December 13. Warmer today. Midafternoon, and there is a quiet gray-blue sky above. Sawyerville itself is quiet today. Maybe everybody went to Greensboro for the Christmas Parade. A disquieting thought: my mother would have been 108 years old today. Although we are moving toward winter, there is still some new green in the yard. This is the time of year when the spider lilies put out their green leaves. Eventually they will die down, and there will be no more sign of the plant until the spikes start poking up from the ground late next summer. |
December 14. Sunday. Yesterday was a blue-gray today.

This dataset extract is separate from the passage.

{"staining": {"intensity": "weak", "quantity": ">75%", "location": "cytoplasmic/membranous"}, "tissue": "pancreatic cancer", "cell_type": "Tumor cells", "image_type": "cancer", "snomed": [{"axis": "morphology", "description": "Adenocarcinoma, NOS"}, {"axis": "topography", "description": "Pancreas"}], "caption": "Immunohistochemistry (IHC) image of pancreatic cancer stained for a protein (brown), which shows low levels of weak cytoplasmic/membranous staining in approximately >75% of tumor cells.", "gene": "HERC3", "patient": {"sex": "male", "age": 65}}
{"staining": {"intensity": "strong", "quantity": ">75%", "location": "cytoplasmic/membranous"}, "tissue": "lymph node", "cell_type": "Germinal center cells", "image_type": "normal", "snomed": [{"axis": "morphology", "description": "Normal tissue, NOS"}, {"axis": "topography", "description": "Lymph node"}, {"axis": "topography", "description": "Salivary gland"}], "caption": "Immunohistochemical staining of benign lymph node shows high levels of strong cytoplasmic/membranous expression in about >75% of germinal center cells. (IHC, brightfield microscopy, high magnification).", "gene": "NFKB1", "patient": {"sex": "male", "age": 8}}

Today the sky is simply gray. For tonight I will be cooking country-fried cube venison steaks for myself and a friend. A nicely seasonal supper somehow, although I think the venison has been frozen since last year's hunting season.
And look! These Christmas narcissus are right on the verge of blooming!
|
But the real touch of Christmas in the yard: the bright red nandina berries! Merry Christmas and Happy New Year!